The Problem With Resilience

Resilience has become the great virtue of our age. Be resilient. Bounce back. Show grit. Adapt. Overcome. Persist.

It sounds empowering. It’s often exhausting.

Dr. Lisa Rodriguez has been a nurse for fifteen years. During the pandemic, she worked seventy-hour weeks, watched patients die alone, held her fear and grief while showing up every day. Her hospital administration kept sending emails about resilience. “Practice self-care,” they said. “Build your resilience skills.”

What they didn’t say: We’re understaffed, underpaying you, and expecting you to endure conditions that shouldn’t exist. Your exhaustion isn’t a personal failing. It’s a structural problem. But instead of fixing the structure, we’re going to tell you to be more resilient.

This is the problem with resilience. It’s been weaponized. What started as a recognition that humans can adapt to hardship has become an excuse to create hardship and blame people for struggling with it.

The term comes from materials science. It describes the ability of a material to absorb stress and return to its original form. Applied to humans, it’s meant to capture our ability to survive trauma and difficulty.

But humans aren’t materials. We don’t just bounce back. We absorb damage. We carry scars. And some things shouldn’t require resilience. They should just not happen.

When corporations cut staff and expect the remaining workers to do more with less, they call it “building a resilient workforce.” When schools underfund mental health services and tell struggling students to be tougher, they call it “teaching resilience.” When the economy makes basic stability nearly impossible for young people, we tell them to be more adaptable.

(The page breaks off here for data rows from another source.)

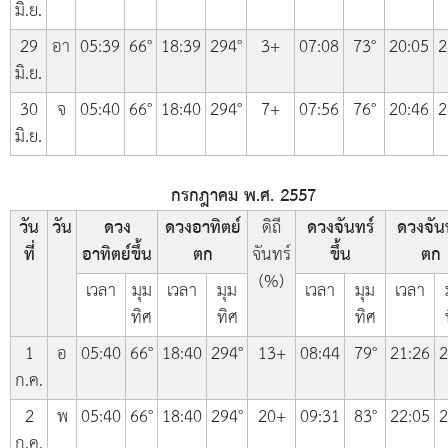
มิ.ย.
29
อา
05:39
66°
18:39
294°
3+
07:08
73°
20:05
2
มิ.ย.
30
จ
05:40
66°
18:40
294°
7+
07:56
76°
20:46
2
มิ.ย.
กรกฎาคม พ.ศ. 2557
วัน
วัน
ดวง
ดวงอาทิตย์
ดิถี
ดวงจันทร์
ดวงจัน
ที่
อาทิตย์ขึ้น
ตก
จันทร์
ขึ้น
ตก
(%)
เวลา
มุม
เวลา
มุม
เวลา
มุม
เวลา
ทิศ
ทิศ
ทิศ
1
อ
05:40
66°
18:40
294°
13+
08:44
79°
21:26
2
ก.ค.
2
พ
05:40
66°
18:40
294°
20+
09:31
83°
22:05
2
ก.ค.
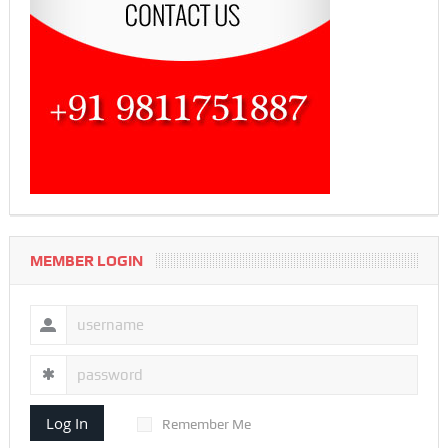
MEMBER LOGIN
Log In
Remember Me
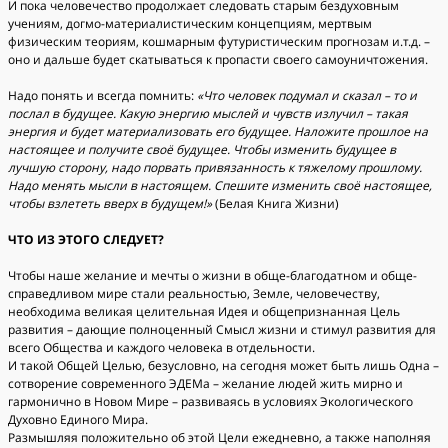
И пока человечество продолжает следовать старым бездуховным
учениям, догмо-материалистическим концепциям, мертвым
физическим теориям, кошмарным футуристическим прогнозам и.т.д. –
оно и дальше будет скатываться к пропасти своего самоуничтожения.
Надо понять и всегда помнить:
«Что человек подумал и сказал – то и
послал в будущее. Какую энергию мыслей и чувств излучил – такая
энергия и будет материализовать его будущее. Наложите прошлое на
настоящее и получите своё будущее. Чтобы изменить будущее в
лучшую сторону, надо порвать привязанность к тяжелому прошлому.
Надо менять мысли в настоящем. Спешите изменить своё настоящее,
чтобы взлететь вверх в будущем!»
(Белая Книга Жизни)
ЧТО ИЗ ЭТОГО СЛЕДУЕТ?
Чтобы наше желание и мечты о жизни в обще-благодатном и обще-
справедливом мире стали реальностью, Земле, человечеству,
необходима великая целительная Идея и общепризнанная Цель
развития – дающие полноценный Смысл жизни и стимул развития для
всего Общества и каждого человека в отдельности.
И такой Общей Целью, безусловно, на сегодня может быть лишь Одна –
сотворение современного ЭДЕМа – желание людей жить мирно и
гармонично в Новом Мире – развиваясь в условиях Экологического
Духовно Единого Мира.
Размышляя положительно об этой Цели ежедневно, а также наполняя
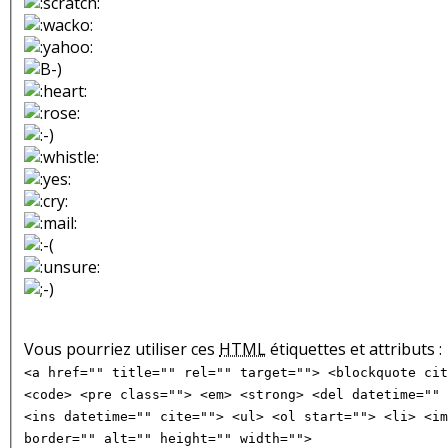
Vous pourriez utiliser ces
HTML
étiquettes et attributs :
<a href="" title="" rel="" target=""> <blockquote cit
<code> <pre class=""> <em> <strong> <del datetime="" 
<ins datetime="" cite=""> <ul> <ol start=""> <li> <im
border="" alt="" height="" width="">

In each case, resilience language shifts responsibility from systems to individuals. The problem isn’t the exploitative working conditions. It’s your inability to handle them. The problem isn’t the lack of support. It’s your lack of coping skills. The problem isn’t the impossible economic circumstances. It’s your failure to adapt.

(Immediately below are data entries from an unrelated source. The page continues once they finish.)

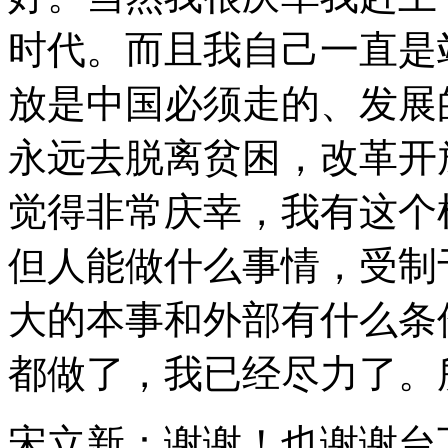
时代。而且我自己一直是
放是中国必须走的、发展
永远去脱离贫困，改革开
觉得非常庆幸，我有这个
但人能做什么事情，受制
大的本事和外部有什么条
都做了，我已经尽力了。
宋立新：谢谢！也谢谢台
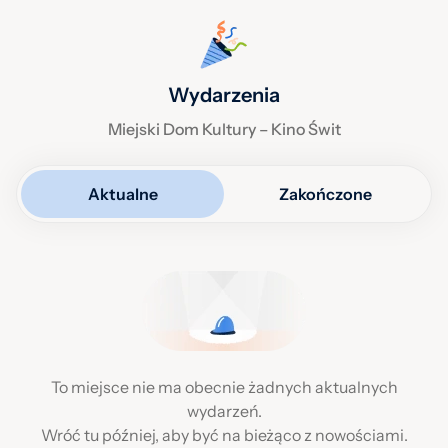
Wydarzenia
Miejski Dom Kultury – Kino Świt
Aktualne
Zakończone
To miejsce nie ma obecnie żadnych aktualnych
wydarzeń.
Wróć tu później, aby być na bieżąco z nowościami.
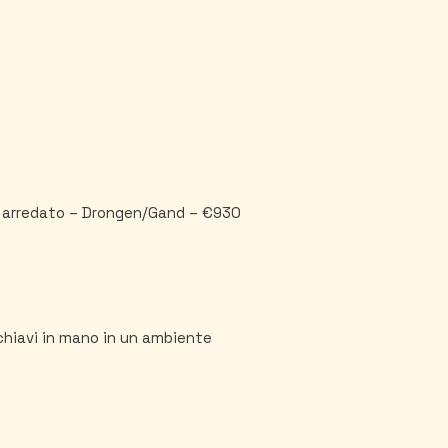
 arredato – Drongen/Gand – €930
chiavi in mano in un ambiente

This is what philosopher Michel Foucault called “responsibilization.” We take structural problems and reframe them as personal challenges. We make individuals responsible for outcomes that are shaped by forces beyond their control.

The research on actual resilience is more complicated than the self-help industry admits. Yes, some people handle adversity better than others. But resilience isn’t primarily a personality trait. It’s a product of resources.

People are resilient when they have financial stability, when they have supportive relationships, when they have access to healthcare and housing and food. Remove those material supports and even the grittiest person will struggle.

This matters because it means resilience interventions that focus on mindset or skills without addressing material conditions are essentially useless. Teaching a homeless person positive thinking doesn’t help as much as giving them housing. Telling a burned-out worker to practice gratitude doesn’t help as much as reasonable working hours and fair pay.

There’s also a darker side to resilience culture. It normalizes suffering. When we celebrate people who overcome terrible circumstances, we often forget to ask why those circumstances existed in the first place.

We praise the teacher who spends her own money on classroom supplies instead of asking why schools are so underfunded. We applaud the cancer patient who stays positive instead of questioning why medical care is so expensive. We admire the single parent working three jobs instead of demanding living wages and affordable childcare.

This praise for resilience becomes a substitute for justice. We make heroes out of people surviving circumstances that should never exist, and in doing so, we let ourselves off the hook for changing those circumstances.

None of this means resilience is bad. The capacity to endure difficulty, to adapt to hardship, to recover from trauma, these are important human capabilities. We should develop them. We should honor them.

But we should also recognize their limits. Some things break people, and that’s not their fault. Some difficulties shouldn’t be endured. They should be eliminated. Some adaptation is not strength but surrender.

The goal shouldn’t be infinite resilience. It should be building a world that requires less of it.

Dr. Rodriguez eventually quit nursing. She wasn’t lacking in resilience. She was lacking in reasonable working conditions. The problem wasn’t her. It was the system. And all the resilience in the world couldn’t fix that.